Work through the listing below, copying each line that carries the word "glandular".

> DATA EXTRACT:
################

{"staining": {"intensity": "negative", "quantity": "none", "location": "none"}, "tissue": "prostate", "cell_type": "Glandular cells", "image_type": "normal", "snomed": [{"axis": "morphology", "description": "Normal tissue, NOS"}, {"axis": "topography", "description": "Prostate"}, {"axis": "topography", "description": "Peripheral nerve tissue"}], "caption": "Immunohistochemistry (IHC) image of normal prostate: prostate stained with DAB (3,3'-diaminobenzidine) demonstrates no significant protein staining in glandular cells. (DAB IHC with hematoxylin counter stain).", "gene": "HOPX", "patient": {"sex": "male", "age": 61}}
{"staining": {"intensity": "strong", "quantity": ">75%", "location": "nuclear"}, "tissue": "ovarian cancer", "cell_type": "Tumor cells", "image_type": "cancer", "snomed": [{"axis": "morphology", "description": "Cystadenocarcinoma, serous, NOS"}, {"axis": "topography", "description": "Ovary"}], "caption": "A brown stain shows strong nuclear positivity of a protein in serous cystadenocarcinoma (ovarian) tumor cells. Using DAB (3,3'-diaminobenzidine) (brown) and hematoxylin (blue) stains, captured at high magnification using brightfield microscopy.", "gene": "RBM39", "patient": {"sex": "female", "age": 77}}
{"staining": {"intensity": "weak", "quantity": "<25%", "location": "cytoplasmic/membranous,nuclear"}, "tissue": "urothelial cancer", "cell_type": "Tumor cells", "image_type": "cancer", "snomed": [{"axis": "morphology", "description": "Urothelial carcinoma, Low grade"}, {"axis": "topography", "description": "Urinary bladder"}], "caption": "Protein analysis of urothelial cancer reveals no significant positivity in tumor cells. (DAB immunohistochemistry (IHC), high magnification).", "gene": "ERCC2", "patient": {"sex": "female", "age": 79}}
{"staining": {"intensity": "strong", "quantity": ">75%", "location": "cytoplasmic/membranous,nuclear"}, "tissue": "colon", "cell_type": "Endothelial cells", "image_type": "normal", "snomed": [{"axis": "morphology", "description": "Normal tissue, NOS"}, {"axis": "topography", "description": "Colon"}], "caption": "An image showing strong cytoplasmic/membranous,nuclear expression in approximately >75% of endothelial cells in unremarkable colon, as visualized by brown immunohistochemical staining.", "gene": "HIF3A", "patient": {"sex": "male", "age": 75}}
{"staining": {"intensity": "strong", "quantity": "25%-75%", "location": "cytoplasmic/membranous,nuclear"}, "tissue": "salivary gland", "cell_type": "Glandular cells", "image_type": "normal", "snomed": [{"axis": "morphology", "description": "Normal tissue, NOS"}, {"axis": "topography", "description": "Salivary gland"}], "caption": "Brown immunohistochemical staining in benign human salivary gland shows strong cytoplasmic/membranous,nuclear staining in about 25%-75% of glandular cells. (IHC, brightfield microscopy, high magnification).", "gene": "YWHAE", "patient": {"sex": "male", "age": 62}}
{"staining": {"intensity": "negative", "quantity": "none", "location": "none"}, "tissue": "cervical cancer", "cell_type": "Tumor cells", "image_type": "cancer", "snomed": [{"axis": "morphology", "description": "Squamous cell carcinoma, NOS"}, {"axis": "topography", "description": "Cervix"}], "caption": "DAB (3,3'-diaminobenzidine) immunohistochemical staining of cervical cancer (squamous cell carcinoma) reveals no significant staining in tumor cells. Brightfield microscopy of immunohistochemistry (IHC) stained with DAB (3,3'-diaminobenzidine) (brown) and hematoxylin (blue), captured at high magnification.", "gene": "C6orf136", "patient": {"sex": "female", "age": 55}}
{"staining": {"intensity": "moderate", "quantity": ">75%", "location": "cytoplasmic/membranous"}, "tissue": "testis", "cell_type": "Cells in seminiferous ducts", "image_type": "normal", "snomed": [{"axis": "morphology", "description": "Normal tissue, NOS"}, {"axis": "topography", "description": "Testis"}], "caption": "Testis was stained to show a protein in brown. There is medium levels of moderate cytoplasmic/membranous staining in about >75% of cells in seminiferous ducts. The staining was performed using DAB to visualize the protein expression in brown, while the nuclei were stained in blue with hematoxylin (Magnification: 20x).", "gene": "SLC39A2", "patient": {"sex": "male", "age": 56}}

################

> SOLUTION:
{"staining": {"intensity": "negative", "quantity": "none", "location": "none"}, "tissue": "prostate", "cell_type": "Glandular cells", "image_type": "normal", "snomed": [{"axis": "morphology", "description": "Normal tissue, NOS"}, {"axis": "topography", "description": "Prostate"}, {"axis": "topography", "description": "Peripheral nerve tissue"}], "caption": "Immunohistochemistry (IHC) image of normal prostate: prostate stained with DAB (3,3'-diaminobenzidine) demonstrates no significant protein staining in glandular cells. (DAB IHC with hematoxylin counter stain).", "gene": "HOPX", "patient": {"sex": "male", "age": 61}}
{"staining": {"intensity": "strong", "quantity": "25%-75%", "location": "cytoplasmic/membranous,nuclear"}, "tissue": "salivary gland", "cell_type": "Glandular cells", "image_type": "normal", "snomed": [{"axis": "morphology", "description": "Normal tissue, NOS"}, {"axis": "topography", "description": "Salivary gland"}], "caption": "Brown immunohistochemical staining in benign human salivary gland shows strong cytoplasmic/membranous,nuclear staining in about 25%-75% of glandular cells. (IHC, brightfield microscopy, high magnification).", "gene": "YWHAE", "patient": {"sex": "male", "age": 62}}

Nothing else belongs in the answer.